Rhodium-Catalyzed Synthesis of Chiral Spiro-9-silabifluorenes by Dehydrogenative Silylation: Mechanistic Insights into the Construction of Tetraorganosilicon Stereocenters

Mechanistic insight into the construction of quaternary silicon chiral centers by rhodium-catalyzed synthesis of spiro-9-silabifluorenes through dehydrogenative silylation is reported. The C₂-symmetric bisphosphine ligand, BINAP, was effective in controlling enantioselectivity, and axially chiral spiro-9-silabifluorenes were obtained in excellent yields with high enantiomeric excess. Monitoring of the reaction revealed the presence of a monohydrosilane intermediate as a mixture of two constitutional isomers. The reaction proceeded through two consecutive dehydrogenative silylations, and the absolute configuration was determined in the first silylative cyclization.
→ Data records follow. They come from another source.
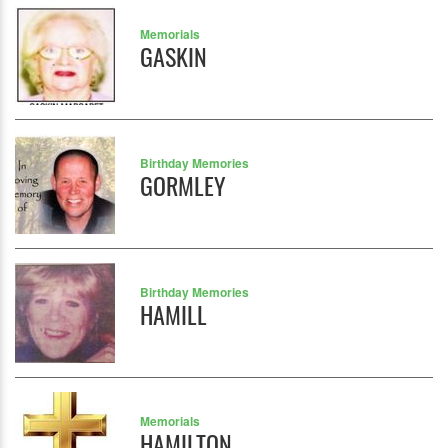
Memorials
GASKIN
Birthday Memories
GORMLEY
Birthday Memories
HAMILL
Memorials
HAMILTON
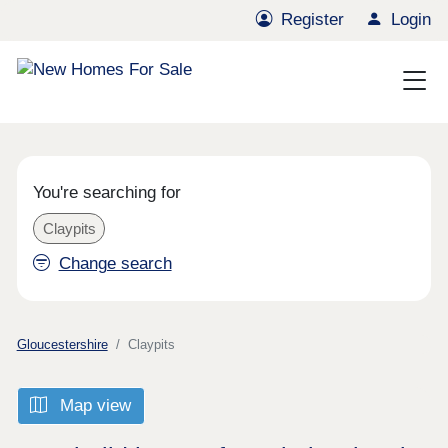
Register
Login
You're searching for
Claypits
Change search
Gloucestershire
Claypits
Map view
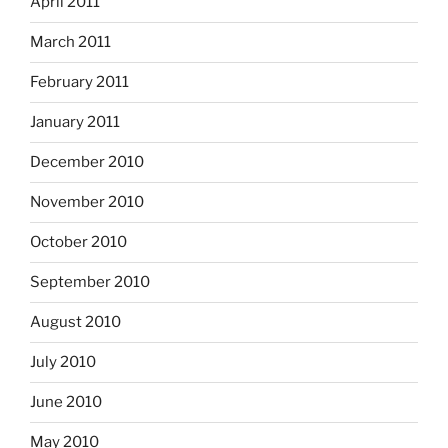
April 2011
March 2011
February 2011
January 2011
December 2010
November 2010
October 2010
September 2010
August 2010
July 2010
June 2010
May 2010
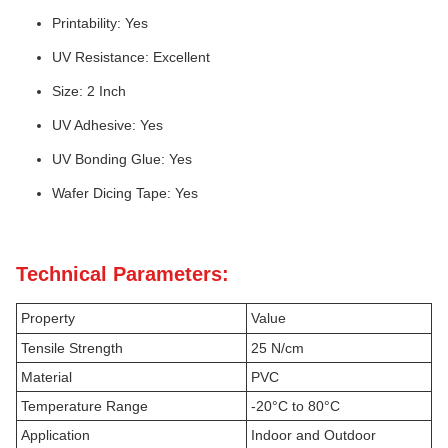
Printability: Yes
UV Resistance: Excellent
Size: 2 Inch
UV Adhesive: Yes
UV Bonding Glue: Yes
Wafer Dicing Tape: Yes
Technical Parameters:
Property
Value
Tensile Strength
25 N/cm
Material
PVC
Temperature Range
-20°C to 80°C
Application
Indoor and Outdoor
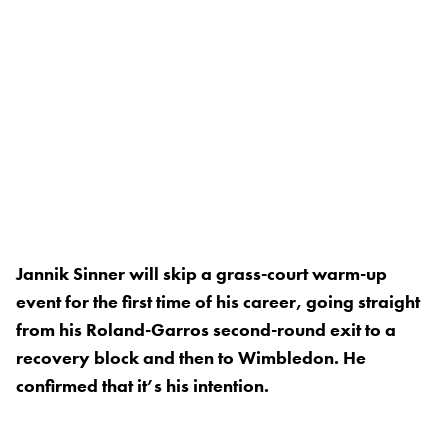
Jannik Sinner will skip a grass-court warm-up
event for the first time of his career, going straight
from his Roland-Garros second-round exit to a
recovery block and then to Wimbledon. He
confirmed that it’s his intention.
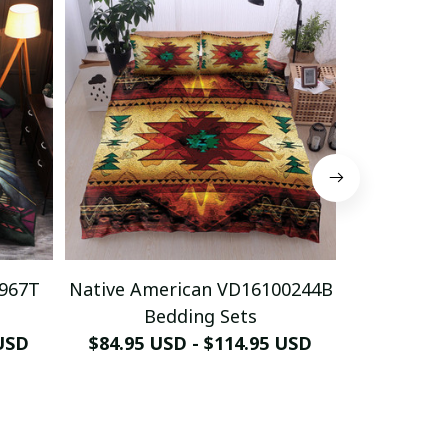
0967T
Native American VD16100244B
Native Am
Bedding Sets
Be
 USD
$84.95 USD - $114.95 USD
$84.95 U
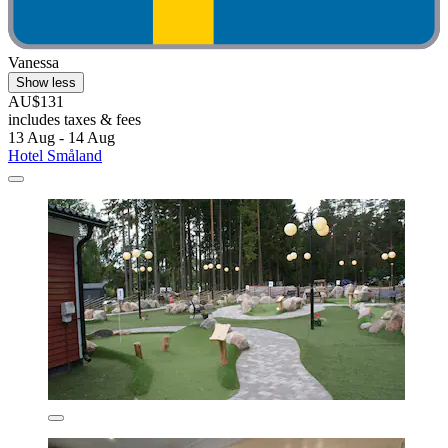
Vanessa
Show less
AU$131
includes taxes & fees
13 Aug - 14 Aug
Hotel Småland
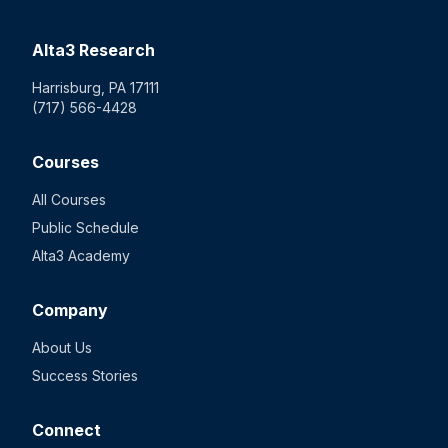
Alta3 Research
Harrisburg, PA 17111
(717) 566-4428
Courses
All Courses
Public Schedule
Alta3 Academy
Company
About Us
Success Stories
Connect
Competitive reactions with electron-rich and electron-deficient dihydrosilanes indicated that the rate of silylative cyclization increased with decreasing electron density on the silicon atom of the starting dihydrosilane. Further investigation disclosed a rare interconversion between the two constitutional isomers of the monohydrosilane intermediate with retention of the absolute configuration. Silicon-centered chirality: A combination of [{RhCl(cod)}₂] (cod=1,5-cyclooctadiene) and chiral bisphosphine ligand, (R)-BINAP, catalyzes the asymmetric induction of axial chirality through two consecutive dehydrogenative silylations of unactivated C(sp²)-H bonds (see scheme). A mechanistic investigation revealed that the absolute configuration is determined in the first dehydrogenative silylation, and this reaction may involve a rare example of C-Si bond cleavage with retention of the silicon-centered chirality.